1 — Intuition & goals

BLOS is a framed LPC-based codec with mid/side decorrelation and Rice (Golomb-like) residual coding. The high-level idea is:

  • Use a linear predictor to estimate the next sample from prior samples.
  • Store the residual (actual − predicted) which tends to have much smaller magnitude distribution than raw audio samples.
  • Entropy-code those residuals with a small, fast scheme (Rice/Rice-like), using per-sample escape for large transients.
  • Repeat per frame to keep latency low and allow per-frame adaptation.

The math below shows why linear prediction helps and how we compute it efficiently and stably.
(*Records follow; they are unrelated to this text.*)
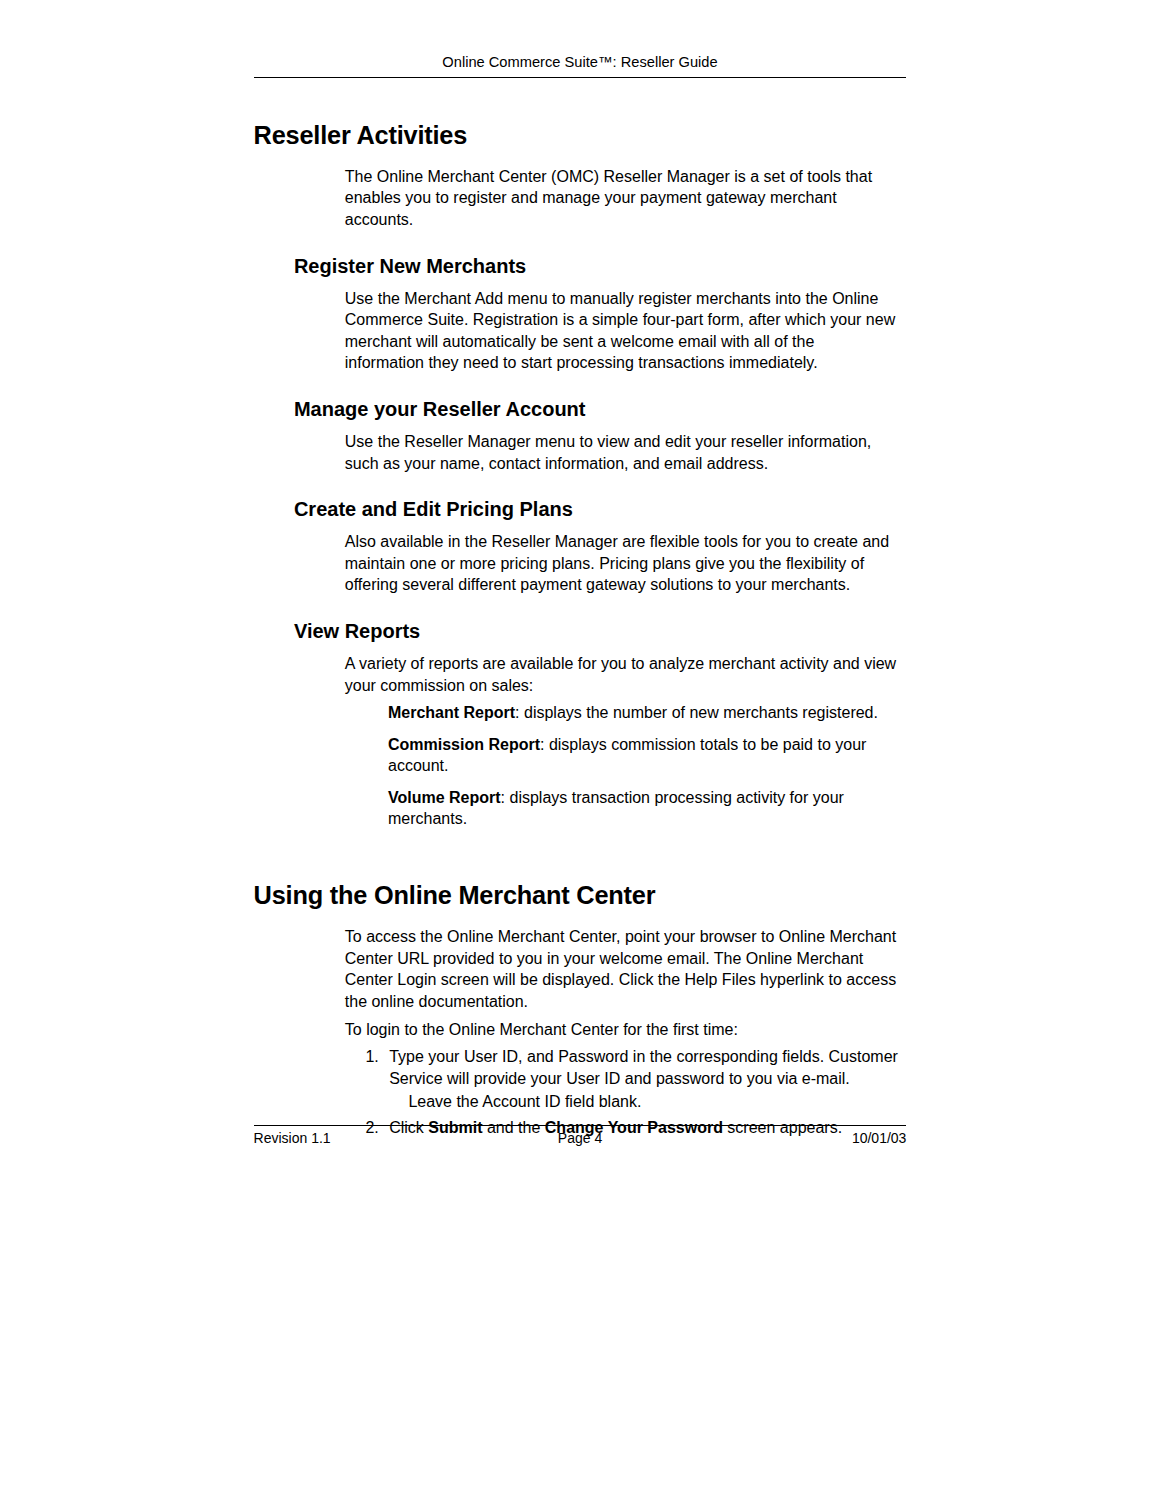Online Commerce Suite™: Reseller Guide
Reseller Activities
The Online Merchant Center (OMC) Reseller Manager is a set of tools that enables you to register and manage your payment gateway merchant accounts.
Register New Merchants
Use the Merchant Add menu to manually register merchants into the Online Commerce Suite. Registration is a simple four-part form, after which your new merchant will automatically be sent a welcome email with all of the information they need to start processing transactions immediately.
Manage your Reseller Account
Use the Reseller Manager menu to view and edit your reseller information, such as your name, contact information, and email address.
Create and Edit Pricing Plans
Also available in the Reseller Manager are flexible tools for you to create and maintain one or more pricing plans. Pricing plans give you the flexibility of offering several different payment gateway solutions to your merchants.
View Reports
A variety of reports are available for you to analyze merchant activity and view your commission on sales:
Merchant Report: displays the number of new merchants registered.
Commission Report: displays commission totals to be paid to your account.
Volume Report: displays transaction processing activity for your merchants.
Using the Online Merchant Center
To access the Online Merchant Center, point your browser to Online Merchant Center URL provided to you in your welcome email. The Online Merchant Center Login screen will be displayed. Click the Help Files hyperlink to access the online documentation.
To login to the Online Merchant Center for the first time:
Type your User ID, and Password in the corresponding fields. Customer Service will provide your User ID and password to you via e-mail.
Leave the Account ID field blank.
Click Submit and the Change Your Password screen appears.
Revision 1.1 Page 4 10/01/03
2 — Linear Prediction (LPC)

2.1 Autocorrelation and the normal equations

Given a real-valued discrete-time signal (x[n]), an order-(p) linear predictor produces the estimate

$$\hat{x}[n] = -\sum_{k=1}^{p} a_k , x[n-k] ; ,$$

(where the sign convention varies — the code uses coefficients such that residual = (x[n] - \hat{x}[n])). The residual (prediction error) is

$$e[n] = x[n] - \hat{x}[n] = x[n] + \sum_{k=1}^p a_k x[n-k].$$

The autocorrelation method chooses (a_k) to minimize the total squared error over a frame of length (N):

$$E = \sum_{n=p}^{N-1} e[n]^2 = \sum_{n=p}^{N-1} \Big(x[n] + \sum_{k=1}^p a_k x[n-k]\Big)^2.$$

Differentiating with respect to each (a_j) yields the normal equations in Toeplitz form:

$$\sum_{k=1}^p a_k r[|j-k|] = -r[j],\quad j=1\dots p$$

where the autocorrelation sequence is

$$r[m] = \sum_{n=m}^{N-1} x[n] x[n-m].$$

(If you prefer unbiased estimates divide by number of terms; our implementation uses the raw sums.)

2.2 Levinson–Durbin recursion (efficient solver)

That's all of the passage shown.